Segment Open

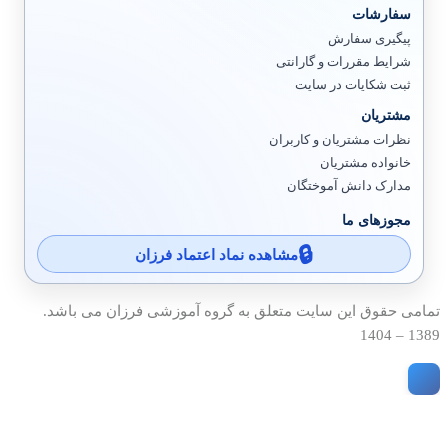
سفارشات
پیگیری سفارش
شرایط مقررات و گارانتی
ثبت شکایات در سایت
مشتریان
نظرات مشتریان و کاربران
خانواده مشتریان
مدارک دانش آموختگان
مجوزهای ما
مشاهده نماد اعتماد فرزان
تمامی حقوق این سایت متعلق به گروه آموزشی فرزان می باشد.
1389 – 1404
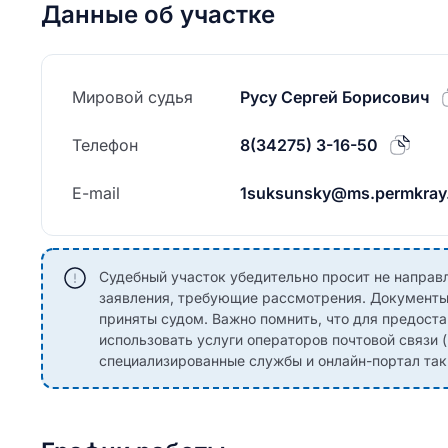
Данные об участке
Мировой судья
Русу Сергей Борисович
Телефон
8(34275) 3-16-50
E-mail
1suksunsky@ms.permkray
Судебный участок убедительно просит не направ
заявления, требующие рассмотрения. Документы,
приняты судом. Важно помнить, что для предоста
использовать услуги операторов почтовой связи 
специализированные службы и онлайн-портал такие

Segment Closed

WHAT IS NEEDED
Reproduce the lines in the items from the one containing "Данные об участке" down to the one containing "использовать услуги операторов", including both of those lines and leaving every character unchanged.

RESULT
Данные об участке
Мировой судья
Русу Сергей Борисович
Телефон
8(34275) 3-16-50
E-mail
1suksunsky@ms.permkray
Судебный участок убедительно просит не направ
заявления, требующие рассмотрения. Документы,
приняты судом. Важно помнить, что для предоста
использовать услуги операторов почтовой связи 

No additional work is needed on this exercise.